"Oh! father, just look at the glorious shells and coral branches we are finding. How does it happen that there are such quantities?"

"Only consider how the recent storms have stirred the ocean to its depths! No doubt thousands of shell-fish have been detached from their rocks and dashed in all directions by the waves, which have thrown ashore even so huge a creature as the whale yonder."

"Yes; isn't he a frightful great brute!" cried Fritz. "Ever so much larger than he seemed from a distance. The worst of it is, one does not well see what use to make of the huge carcase."

"Why, make train oil, to be sure," said Ernest. "I can't say he's a beauty, though, and it is much pleasanter to gather these lovely shells, than to cut up blubber."

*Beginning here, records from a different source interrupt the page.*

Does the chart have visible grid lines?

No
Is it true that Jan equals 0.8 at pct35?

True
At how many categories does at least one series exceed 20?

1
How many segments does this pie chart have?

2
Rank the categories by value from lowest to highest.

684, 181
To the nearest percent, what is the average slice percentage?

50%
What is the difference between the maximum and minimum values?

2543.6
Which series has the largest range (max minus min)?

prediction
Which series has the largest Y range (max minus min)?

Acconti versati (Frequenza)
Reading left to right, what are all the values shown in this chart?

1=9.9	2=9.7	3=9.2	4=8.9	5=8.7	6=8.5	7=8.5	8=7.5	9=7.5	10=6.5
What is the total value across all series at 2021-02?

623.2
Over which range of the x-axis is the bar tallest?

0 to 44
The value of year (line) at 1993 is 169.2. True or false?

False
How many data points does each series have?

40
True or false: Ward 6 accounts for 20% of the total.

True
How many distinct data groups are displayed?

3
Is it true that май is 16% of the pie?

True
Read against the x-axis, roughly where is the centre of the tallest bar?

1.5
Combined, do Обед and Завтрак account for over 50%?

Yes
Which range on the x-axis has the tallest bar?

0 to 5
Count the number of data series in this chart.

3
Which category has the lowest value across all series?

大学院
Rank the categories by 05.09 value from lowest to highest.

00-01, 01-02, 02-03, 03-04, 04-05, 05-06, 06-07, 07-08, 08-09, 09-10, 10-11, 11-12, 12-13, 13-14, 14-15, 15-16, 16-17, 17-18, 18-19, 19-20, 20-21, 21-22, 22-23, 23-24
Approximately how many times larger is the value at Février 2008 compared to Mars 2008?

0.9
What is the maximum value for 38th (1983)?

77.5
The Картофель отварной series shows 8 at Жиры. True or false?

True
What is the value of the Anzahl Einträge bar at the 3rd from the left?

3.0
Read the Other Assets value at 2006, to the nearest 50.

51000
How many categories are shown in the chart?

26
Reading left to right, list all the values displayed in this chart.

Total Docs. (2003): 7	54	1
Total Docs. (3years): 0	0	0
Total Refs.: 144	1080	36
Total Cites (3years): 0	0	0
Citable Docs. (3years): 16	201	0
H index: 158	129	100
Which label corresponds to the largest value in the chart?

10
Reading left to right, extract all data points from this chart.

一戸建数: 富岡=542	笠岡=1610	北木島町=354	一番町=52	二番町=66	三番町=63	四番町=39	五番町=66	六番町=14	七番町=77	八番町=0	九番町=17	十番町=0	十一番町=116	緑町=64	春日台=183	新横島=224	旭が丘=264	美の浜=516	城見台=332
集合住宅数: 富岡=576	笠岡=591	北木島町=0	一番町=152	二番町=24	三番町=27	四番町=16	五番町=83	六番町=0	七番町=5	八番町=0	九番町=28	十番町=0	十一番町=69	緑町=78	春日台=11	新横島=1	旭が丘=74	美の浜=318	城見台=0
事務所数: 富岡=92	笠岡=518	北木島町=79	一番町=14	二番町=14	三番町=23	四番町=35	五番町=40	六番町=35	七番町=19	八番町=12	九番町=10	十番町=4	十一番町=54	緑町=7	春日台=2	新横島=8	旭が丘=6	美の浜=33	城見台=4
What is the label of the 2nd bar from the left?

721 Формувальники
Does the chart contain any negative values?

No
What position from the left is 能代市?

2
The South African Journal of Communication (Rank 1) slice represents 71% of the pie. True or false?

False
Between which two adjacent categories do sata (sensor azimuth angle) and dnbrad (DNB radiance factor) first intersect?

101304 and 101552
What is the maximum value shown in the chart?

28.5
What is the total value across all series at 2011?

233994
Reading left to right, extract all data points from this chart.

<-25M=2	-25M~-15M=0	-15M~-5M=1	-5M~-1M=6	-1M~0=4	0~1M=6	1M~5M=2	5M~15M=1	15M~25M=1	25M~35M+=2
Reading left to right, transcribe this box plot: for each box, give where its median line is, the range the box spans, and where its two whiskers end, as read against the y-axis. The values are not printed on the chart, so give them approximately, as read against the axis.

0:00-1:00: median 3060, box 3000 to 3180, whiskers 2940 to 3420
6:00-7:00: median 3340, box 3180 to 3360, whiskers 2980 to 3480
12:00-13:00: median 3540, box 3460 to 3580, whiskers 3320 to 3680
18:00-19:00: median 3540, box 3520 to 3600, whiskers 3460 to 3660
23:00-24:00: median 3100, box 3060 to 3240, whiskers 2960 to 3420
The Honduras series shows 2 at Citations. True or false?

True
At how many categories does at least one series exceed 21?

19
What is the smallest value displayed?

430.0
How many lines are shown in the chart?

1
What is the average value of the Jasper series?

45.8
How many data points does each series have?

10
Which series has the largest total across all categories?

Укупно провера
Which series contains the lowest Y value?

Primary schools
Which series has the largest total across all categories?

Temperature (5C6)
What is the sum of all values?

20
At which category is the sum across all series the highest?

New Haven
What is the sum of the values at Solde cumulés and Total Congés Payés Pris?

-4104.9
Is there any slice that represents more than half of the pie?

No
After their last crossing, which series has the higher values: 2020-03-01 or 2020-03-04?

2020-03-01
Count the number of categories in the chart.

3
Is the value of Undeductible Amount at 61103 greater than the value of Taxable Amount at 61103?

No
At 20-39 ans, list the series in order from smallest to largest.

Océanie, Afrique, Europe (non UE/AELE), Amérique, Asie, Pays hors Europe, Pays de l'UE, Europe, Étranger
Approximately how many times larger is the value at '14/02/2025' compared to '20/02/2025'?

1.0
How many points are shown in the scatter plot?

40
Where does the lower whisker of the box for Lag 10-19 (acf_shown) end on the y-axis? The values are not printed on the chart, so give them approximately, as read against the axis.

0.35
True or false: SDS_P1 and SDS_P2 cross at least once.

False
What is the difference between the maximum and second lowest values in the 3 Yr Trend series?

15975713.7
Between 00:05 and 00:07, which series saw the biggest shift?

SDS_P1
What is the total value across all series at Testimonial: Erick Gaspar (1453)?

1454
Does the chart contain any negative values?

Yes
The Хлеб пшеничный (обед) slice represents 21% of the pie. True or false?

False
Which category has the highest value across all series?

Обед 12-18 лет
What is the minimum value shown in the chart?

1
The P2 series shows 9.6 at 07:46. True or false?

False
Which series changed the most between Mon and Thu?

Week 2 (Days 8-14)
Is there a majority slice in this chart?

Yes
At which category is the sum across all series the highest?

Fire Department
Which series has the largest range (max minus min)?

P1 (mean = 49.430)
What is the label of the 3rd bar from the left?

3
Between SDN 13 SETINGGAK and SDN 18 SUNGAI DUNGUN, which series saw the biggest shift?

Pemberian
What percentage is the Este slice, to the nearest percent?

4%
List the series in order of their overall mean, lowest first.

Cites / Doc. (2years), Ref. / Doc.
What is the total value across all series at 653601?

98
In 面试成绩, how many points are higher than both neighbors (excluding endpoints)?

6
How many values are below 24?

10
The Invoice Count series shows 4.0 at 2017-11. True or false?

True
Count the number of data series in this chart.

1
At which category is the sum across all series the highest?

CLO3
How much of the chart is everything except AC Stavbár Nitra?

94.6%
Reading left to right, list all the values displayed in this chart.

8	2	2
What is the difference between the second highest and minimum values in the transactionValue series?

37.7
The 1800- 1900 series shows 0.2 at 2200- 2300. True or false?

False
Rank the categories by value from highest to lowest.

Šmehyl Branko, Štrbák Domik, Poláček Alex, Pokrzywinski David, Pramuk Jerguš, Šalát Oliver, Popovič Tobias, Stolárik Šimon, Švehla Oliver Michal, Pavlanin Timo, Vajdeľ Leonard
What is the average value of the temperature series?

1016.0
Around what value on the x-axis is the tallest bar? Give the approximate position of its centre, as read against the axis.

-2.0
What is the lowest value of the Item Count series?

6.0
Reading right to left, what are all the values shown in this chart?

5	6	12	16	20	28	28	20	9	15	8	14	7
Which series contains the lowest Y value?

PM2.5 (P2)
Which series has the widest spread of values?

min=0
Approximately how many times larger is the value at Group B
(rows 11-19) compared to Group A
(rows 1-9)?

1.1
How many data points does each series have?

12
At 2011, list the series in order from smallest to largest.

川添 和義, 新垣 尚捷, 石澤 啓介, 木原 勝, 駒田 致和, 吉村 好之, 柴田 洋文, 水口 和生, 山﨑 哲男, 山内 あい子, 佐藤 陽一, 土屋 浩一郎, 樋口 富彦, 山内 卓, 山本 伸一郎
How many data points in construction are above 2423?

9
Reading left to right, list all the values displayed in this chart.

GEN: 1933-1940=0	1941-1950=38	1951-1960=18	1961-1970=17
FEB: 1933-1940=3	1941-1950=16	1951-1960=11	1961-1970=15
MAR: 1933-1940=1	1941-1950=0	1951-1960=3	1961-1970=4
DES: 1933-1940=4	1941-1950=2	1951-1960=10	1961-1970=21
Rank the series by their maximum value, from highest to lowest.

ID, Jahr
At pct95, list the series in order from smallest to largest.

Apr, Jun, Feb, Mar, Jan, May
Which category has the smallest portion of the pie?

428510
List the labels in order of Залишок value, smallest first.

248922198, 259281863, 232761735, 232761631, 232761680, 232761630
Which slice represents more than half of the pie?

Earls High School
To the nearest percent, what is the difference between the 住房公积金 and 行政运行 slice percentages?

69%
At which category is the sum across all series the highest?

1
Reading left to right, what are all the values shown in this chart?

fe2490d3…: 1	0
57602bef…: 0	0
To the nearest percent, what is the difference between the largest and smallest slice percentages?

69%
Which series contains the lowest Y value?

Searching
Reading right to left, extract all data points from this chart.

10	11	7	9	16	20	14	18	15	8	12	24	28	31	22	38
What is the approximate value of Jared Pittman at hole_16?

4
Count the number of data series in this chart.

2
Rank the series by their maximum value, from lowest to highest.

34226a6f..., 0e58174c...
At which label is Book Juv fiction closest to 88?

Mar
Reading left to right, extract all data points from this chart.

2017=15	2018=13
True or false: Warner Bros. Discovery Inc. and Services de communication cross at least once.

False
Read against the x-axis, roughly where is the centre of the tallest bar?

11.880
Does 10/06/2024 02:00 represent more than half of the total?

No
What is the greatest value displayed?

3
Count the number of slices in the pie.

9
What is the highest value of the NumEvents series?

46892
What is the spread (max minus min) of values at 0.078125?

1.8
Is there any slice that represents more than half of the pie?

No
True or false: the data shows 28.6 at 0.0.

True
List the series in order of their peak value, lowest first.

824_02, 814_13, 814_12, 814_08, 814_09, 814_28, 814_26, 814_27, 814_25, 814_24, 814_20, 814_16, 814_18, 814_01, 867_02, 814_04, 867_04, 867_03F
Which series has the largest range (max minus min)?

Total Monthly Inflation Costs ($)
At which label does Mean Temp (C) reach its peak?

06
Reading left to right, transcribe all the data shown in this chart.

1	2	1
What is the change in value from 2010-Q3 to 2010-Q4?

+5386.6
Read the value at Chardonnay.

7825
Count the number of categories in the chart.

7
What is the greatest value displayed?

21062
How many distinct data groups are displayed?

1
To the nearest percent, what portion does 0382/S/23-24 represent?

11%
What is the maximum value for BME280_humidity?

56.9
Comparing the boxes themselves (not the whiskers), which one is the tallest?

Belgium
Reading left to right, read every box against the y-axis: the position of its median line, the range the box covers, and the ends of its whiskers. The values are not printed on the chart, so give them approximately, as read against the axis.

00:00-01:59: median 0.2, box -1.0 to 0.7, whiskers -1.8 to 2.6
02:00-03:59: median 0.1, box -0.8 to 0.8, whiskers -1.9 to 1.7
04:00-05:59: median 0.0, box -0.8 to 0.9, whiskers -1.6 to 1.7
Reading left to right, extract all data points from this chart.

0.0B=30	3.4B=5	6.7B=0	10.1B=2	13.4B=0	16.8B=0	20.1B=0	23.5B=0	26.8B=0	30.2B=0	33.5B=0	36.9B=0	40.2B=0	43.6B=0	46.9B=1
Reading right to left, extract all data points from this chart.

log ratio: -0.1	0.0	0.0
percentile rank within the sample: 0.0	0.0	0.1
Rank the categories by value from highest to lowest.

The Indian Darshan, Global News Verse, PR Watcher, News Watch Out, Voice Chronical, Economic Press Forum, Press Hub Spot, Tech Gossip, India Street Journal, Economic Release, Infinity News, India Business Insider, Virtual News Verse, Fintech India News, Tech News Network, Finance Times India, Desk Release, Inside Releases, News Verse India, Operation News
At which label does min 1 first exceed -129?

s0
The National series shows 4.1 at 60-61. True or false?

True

"Well, let us amuse ourselves with them for the present," said I, "but in the afternoon, when the sea is calmer, we will return with the necessary implements, and see if we can turn the stranded whale to good account."

We were soon ready to return to the boat, but Ernest had a fancy for remaining alone on the island till we came back, and asked my permission to do so, that he might experience, for an hour or two, the sensations of Robinson Crusoe.

To this, however, I would not consent, assuring him that our fate, as a solitary family, gave him quite sufficient idea of shipwreck on an uninhabited island, and that his lively imagination must supply the rest.

The boys found it hard work to row back, and began to beg of me to exert my wonderful inventive powers in contriving some kind of rowing machine.

"You lazy fellows!" returned I; "give me the great clockwork out of a church tower, perhaps I might be able to relieve your labors."

"Oh, father!" cried Fritz, "don't you know there are iron wheels in the clockwork of the large kitchen-jacks? I'm sure mother would give them up, and you could make something out of them, could you not?"